アインの遠征
エドナが生まれるまで、ブレイク領の騎士は空白のままだった。
それはここの掟である『2人を競い合わせて』が行えないから故に。
第二王妃との間にエドナが生まれたことでようやく騎士選抜が開催される事が決定したが
それでも未だ幼いエドナがその責を担えるようになるまでは領主ブレイクが騎士を兼任し
騎士見習いとしてアインが他国を見て回っていた。
エドナの齢が10を越えた頃、外遊に行くアインに対し
「お兄様、外でもきちんと笑顔をお見せになって下さい。
私はお兄様が他国の方とも交流が出来るのか心配ですわ」
「結構失礼なことを言っていると思うがな」
そんなやりとりをしていたのだという。
騎士の座を争い合う使命を持つ兄妹。
仲睦まじく冗談を言い合える兄弟仲を見て、周囲からは哀れみの声も出ていたのだとか。
『2人で騎士をになっても良いのではないか』
そんな声もあったが領主は異論を認めなかった。
『どちらかを騎士にする』
それは耳に胼胝が出来るほどに繰り返されてきた言葉で
アイン自身はそれは覆すことの出来ないもので
騎士を継いでこの国を守っていくのはエドナだろうとも思っていたのだという。
本当は外遊に行くのも、自分ではなくエドナの方が適任ではないか
社交性が秀でた彼女の方が、きっとブレイク領にとって有益なものをもたらす事が出来るとそう感じていた。

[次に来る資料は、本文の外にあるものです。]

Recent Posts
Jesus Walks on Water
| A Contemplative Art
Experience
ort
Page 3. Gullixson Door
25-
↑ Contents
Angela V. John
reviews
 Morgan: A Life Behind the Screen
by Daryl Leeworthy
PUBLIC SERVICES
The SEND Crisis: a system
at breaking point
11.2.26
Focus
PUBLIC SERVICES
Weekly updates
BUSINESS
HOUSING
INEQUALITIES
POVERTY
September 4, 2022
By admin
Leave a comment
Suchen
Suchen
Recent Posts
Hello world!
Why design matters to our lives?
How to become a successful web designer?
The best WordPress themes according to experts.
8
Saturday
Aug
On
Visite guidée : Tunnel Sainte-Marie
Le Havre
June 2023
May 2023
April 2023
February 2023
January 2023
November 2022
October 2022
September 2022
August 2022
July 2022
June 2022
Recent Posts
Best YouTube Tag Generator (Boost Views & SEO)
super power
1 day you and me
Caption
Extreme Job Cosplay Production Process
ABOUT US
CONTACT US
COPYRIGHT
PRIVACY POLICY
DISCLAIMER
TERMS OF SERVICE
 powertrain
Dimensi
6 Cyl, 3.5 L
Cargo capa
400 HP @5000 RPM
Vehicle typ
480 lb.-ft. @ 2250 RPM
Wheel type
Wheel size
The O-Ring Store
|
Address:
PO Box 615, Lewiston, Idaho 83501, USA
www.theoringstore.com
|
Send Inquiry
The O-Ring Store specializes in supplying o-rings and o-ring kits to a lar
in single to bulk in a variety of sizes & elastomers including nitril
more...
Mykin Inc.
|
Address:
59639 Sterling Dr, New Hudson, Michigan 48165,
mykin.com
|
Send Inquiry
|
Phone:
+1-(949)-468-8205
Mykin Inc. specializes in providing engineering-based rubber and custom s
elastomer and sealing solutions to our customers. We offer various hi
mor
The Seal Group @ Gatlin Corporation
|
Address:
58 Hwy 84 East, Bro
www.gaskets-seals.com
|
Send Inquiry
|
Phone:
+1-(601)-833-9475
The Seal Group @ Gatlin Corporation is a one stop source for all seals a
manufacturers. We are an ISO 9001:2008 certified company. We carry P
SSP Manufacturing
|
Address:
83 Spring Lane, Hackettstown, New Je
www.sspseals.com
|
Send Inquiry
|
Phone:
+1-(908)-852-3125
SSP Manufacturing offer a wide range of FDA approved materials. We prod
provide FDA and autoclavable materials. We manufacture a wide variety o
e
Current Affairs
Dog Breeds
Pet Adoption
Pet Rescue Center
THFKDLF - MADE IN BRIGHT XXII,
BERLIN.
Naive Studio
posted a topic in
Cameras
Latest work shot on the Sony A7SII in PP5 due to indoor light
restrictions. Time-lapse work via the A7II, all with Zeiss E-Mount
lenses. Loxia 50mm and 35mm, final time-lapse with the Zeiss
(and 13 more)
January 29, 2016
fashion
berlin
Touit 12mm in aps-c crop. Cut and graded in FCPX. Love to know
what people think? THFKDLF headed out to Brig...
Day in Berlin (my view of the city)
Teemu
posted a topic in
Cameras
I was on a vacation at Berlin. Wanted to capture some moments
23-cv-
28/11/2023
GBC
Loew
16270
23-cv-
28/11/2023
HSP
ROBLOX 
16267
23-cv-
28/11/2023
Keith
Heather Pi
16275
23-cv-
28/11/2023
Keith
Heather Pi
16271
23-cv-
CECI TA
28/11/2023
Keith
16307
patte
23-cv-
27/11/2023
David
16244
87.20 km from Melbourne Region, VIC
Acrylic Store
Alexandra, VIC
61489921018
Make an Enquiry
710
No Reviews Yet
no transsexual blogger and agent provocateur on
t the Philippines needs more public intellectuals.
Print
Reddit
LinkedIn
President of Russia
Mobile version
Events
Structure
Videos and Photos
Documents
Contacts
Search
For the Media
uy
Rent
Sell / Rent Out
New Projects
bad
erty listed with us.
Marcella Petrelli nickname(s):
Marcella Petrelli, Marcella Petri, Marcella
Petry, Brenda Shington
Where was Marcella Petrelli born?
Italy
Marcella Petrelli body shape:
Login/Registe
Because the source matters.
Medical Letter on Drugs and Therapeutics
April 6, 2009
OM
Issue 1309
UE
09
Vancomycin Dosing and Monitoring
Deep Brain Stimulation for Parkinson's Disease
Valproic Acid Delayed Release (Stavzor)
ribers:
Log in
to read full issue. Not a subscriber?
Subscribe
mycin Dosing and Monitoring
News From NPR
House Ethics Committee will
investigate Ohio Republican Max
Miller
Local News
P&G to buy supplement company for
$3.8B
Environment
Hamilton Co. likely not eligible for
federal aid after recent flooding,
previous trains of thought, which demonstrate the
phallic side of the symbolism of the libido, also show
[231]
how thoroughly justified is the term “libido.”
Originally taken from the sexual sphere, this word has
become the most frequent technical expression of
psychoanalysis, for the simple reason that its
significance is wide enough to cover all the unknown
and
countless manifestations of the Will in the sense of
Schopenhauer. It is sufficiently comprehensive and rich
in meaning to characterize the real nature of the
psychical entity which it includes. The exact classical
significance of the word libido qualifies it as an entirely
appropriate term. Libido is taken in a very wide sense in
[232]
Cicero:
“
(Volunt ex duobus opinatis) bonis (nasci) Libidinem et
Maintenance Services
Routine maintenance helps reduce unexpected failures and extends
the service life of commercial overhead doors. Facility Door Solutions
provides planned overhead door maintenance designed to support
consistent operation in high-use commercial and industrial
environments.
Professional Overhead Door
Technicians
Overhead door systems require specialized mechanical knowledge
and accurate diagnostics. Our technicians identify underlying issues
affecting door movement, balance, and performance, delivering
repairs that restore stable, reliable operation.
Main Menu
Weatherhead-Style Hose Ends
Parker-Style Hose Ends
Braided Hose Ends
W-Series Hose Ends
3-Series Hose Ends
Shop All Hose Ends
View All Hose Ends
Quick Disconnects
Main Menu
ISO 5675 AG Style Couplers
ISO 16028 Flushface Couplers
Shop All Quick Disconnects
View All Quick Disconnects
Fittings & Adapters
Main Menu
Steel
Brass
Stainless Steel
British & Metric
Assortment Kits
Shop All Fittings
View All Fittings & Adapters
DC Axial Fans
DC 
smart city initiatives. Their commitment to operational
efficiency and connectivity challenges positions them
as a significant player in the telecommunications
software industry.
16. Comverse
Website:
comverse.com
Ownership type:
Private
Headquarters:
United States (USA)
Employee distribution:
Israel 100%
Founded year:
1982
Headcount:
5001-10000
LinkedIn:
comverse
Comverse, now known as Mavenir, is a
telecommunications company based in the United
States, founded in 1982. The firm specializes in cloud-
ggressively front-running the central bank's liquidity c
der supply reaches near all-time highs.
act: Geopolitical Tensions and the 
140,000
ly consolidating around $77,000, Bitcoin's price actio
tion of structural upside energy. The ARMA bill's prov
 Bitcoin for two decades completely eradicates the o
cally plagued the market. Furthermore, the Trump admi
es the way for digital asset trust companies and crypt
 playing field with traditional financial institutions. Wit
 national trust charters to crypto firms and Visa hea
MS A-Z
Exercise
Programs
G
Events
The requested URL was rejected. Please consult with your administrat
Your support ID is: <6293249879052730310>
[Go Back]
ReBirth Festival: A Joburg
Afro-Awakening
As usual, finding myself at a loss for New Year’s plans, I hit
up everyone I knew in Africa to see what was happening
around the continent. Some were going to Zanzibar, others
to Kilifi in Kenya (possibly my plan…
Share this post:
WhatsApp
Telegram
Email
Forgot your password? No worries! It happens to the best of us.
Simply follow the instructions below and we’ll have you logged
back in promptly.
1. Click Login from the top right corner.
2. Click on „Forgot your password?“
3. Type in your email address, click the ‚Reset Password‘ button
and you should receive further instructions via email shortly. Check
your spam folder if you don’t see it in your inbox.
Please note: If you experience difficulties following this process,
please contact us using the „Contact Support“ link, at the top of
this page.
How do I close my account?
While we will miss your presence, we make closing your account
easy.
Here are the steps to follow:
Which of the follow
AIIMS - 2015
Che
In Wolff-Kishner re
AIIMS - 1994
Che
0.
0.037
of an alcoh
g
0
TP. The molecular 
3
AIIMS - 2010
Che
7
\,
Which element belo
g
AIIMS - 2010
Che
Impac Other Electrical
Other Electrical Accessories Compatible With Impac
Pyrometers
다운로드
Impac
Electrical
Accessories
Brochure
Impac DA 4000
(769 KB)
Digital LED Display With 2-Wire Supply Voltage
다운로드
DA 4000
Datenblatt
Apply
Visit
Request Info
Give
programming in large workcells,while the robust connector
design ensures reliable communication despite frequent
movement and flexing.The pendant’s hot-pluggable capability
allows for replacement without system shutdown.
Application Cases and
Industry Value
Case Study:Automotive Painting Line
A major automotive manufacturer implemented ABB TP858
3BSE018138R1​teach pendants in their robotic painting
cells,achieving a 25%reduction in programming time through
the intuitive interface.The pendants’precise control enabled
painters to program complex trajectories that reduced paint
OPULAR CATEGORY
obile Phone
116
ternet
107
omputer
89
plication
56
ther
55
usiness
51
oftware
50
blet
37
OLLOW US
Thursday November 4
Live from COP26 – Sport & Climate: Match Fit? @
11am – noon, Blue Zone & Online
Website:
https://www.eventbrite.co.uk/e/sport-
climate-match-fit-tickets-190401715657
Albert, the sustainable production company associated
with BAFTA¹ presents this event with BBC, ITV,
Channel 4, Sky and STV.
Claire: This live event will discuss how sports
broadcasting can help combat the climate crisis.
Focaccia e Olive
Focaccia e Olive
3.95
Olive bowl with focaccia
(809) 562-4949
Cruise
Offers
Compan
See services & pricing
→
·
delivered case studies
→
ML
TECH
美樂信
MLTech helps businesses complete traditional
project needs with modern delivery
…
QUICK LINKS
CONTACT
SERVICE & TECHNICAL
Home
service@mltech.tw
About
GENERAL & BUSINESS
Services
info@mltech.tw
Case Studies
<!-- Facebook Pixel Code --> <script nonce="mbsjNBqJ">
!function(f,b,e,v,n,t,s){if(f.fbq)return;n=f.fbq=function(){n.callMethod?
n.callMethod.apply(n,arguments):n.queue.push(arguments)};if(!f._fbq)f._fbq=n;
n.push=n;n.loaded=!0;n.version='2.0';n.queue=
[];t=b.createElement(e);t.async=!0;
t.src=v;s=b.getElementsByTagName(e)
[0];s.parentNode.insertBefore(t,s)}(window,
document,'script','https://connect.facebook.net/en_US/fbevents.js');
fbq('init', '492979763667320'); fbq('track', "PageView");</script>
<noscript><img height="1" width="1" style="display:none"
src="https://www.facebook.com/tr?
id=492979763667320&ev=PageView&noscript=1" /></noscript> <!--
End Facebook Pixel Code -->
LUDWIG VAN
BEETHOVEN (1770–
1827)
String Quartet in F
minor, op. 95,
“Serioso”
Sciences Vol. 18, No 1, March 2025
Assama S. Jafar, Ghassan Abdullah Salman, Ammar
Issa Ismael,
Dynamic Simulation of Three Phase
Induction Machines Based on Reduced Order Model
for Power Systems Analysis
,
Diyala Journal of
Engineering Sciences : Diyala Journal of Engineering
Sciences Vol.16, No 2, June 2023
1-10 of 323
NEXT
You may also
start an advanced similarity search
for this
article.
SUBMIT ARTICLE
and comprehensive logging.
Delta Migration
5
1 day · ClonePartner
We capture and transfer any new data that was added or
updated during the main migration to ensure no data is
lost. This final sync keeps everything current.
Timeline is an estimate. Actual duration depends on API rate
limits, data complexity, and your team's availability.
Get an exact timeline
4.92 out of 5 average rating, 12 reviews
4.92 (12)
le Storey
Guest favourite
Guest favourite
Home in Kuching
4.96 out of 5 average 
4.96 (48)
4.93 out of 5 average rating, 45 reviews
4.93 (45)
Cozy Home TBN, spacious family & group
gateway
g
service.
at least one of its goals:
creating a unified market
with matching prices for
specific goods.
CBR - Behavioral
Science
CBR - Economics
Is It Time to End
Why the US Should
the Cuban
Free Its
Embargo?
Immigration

事件が起きたのは、エドナが16、アインが32の年を迎えた時だった。
ブレイク領から、同じドラゴン族のヴァールハイト領へ騎士団の訓練の為に遠征に行くことになった。
そうして、アインは数十名の騎士団員を引き連れて旅路に出たのだ。
4日かけて歩き通しの旅路を経て全員がヴァールハイト領内へ足を踏み入れ、
互いの騎士団員同士で手合わせをし、お互いの改善点を話し合っていた。
そうして数日が過ぎ、ブレイク領へ戻る日が来た朝
宿屋の一室で目を覚ましたアインは、普段通り水を1杯貰いに部屋を出た。
普段であれば早朝でも厨房に人が入り、少しの雑音は聞こえていたのに
この日は、何の物音もしなかった。
誰の気配もなかったのだ。
不思議に思いながらも、厨房の中を覗いてみるがやはり誰も見当たらない。
「誰もいないのか?」
厨房のみでなく宿屋全体に響くように声を張る
けれども、宿屋の主人どころか騎士団員も姿を現さない。
流石に不信感を募らせたアインはそっと窓から外の景色を伺った。
そして、目の前に広がる景色に驚きを隠せなかった。
青い空の下、山積みになった人々は目を開き虚空を見つめていたのだ。
見知った顔が多数、並んでいた。